Ceci n’implique pas que les questions alors posées ne fussent pas pertinentes et qu’on n’y reviendra pas. Simplement, pour le meilleur et pour le pire, notre histoire a pris un autre cours. De cela Pierre Kende a eu une conscience très vive. Je me souviens en particulier d’un débat dans Esprit avec Akos Ditroï dont l’enjeu était d’identifier l’horizon politique et culturel immanent à la dissidence est-européenne1. P.Kende considérait les références au socialisme démocratique, à l’autogestion… comme autant de moyens d’instiller progressivement du libéralisme dans les idéologiques et les systèmes communistes pour les mettre en crise. Ce n’était pas une troisième voie mais une transition dissimulée, une ruse plus ou moins consciente. Au fond, les sociétés de l’Est n’avaient pas d’autre aspiration que de s’occidentaliser, d’avoir part au pluralisme politique et au marché. Cette vue lucide et, pour certains des amis de Pierre Kende, dégrisante (sobering dit-on en anglais) voire décevante, visait en fait un certain populisme, affirmant que les peuples de la tierce Europe (entre l’Occident et l’Urss) plus solidaires, plus organiquement unis avaient des ressources originales, étaient porteurs d’une vision sociale riche d’avenir. La brève histoire de Solidarnosc, son année d’existence légale (1980-1981), allaient relancer ces idées et ces espérances sans leur donner plus de consistance.

D’une certaine manière le troisième Pierre Kende, l’historien, celui qui réfléchit à l’histoire de la Hongrie dans son ouvrage le Défi hongrois2, reprend ces questions-là, du moins il les évoque et les replace en s’interrogeant après d’autres, ses amis ou ses maîtres (François Fejtö et Istvan Bibo, notamment, que nous allons évoquer ensuite) sur le spleen hongrois, sur la conscience de victime de ce peuple, sur la valeur de l’aboutissement actuel : espérance ternie, aboutissement réussi mais peu satisfaisant qui a conduit la nation magyare « de Trianon à Bruxelles ». La voie réaliste en effet laisse de côté des aspirations confuses et tenaces que Victor Orban exploite et avive. Comme entre les deux guerres, ces aspirations mêlent des nostalgies de chrétienté, à la fois irréalistes et agressives, discriminantes surtout, et le sentiment lancinant d’une amputation, dû à la proximité de communautés hongroises séparées. Pierre Kende souligne l’agressivité d’une droite prétendant au monopole de l’hongarité. Mais aux aspirations déraisonnables et récurrentes qu’elle exploite, son livre ne me paraît opposer que l’entrée difficile mais réussie dans une normalité européenne plus problématique que ne le pensent les nouveaux arrivants. Le livre exprime l’espoir d’une politique dépassionnée en Hongrie. Mais, pour obtenir cet apaisement, suffit-il de conjurer de vieux démons ? L’issue n’est-elle pas comme barrée par une question préalable : après l’échec en 1945 d’une histoire austro-hongroise puis hongroise, après quarante années de confinement et d’aliénation sous le communisme, de quelle histoire la Hongrie nouvelle est-elle capable et désireuse ? La conflictualité politique qui persiste après l’émancipation n’est-elle pas liée à l’absence de réponse à cette question ?

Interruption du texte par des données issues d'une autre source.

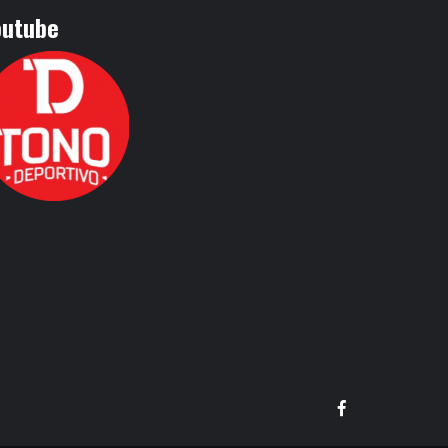
outube
Facebook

La réponse à cette interrogation identitaire n’appartient pas à un étranger, mais en tant qu’observateur sinon engagé du moins intéressé, impliqué même en tant qu’Européen, il peut se demander quelles lumières sur cet avenir possible on peut tirer de la sorte de bilan de l’histoire hongroise depuis presque deux siècles, à quoi se livre Pierre.

Quel projet national?

À lire Pierre Kende (mais aussi François Fejtö et Istvan Bibo), on n’échappe pas au sentiment que les données déterminant le déroulement du drame hongrois se fixent entre 1848 et 1867, entre l’échec de Kossuth à faire vivre une indépendance républicaine et le succès de Déak obtenant, dans le cadre de la double monarchie, une quasi-indépendance en même temps que la prépondérance magyare sur la Transleithanie. Dans les deux cas, la difficulté est de concilier la démocratie avec une composition hétérogène du corps politique. Kossuth avait échoué à rallier les minorités périphériques (Slovaques, Roumains, Croates) qui, au contraire, appuyaient la répression habsbourgeoise. Mais, après Solferino et Sadowa, François-Joseph, renonçant au centralisme uniformisateur et égalitaire de l’après 1849, conclut avec les leaders de la résistance passive hongroise un compromis qui leur garantirait non seulement une large autonomie mais la prépondérance dans une moitié de l’Empire où les « allogènes » étaient nombreux et en certains endroits majoritaires. Dans de telles conditions, la démocratie était pour le moins bridée : d’abord parce que l’indépendance était un choix impossible et aussi, surtout, parce que le suffrage universel, qui aurait permis aux sécessionnismes croate, roumain et slovaque de s’assurer une légitimité était inapplicable. En se prémunissant ainsi contre les allogènes, la noblesse hongroise, seule classe politique, s’empêchait d’étendre le suffrage aux paysans et aux ouvriers donc à la grande majorité de « son » peuple. C’est pourquoi Istvan Bibo, disciple de Kossuth, critique avec force le piège, l’impasse que fut pour les Hongrois la double monarchie, période néanmoins pour le pays de développement économique, d’épanouissement culturel et de liberté d’expression.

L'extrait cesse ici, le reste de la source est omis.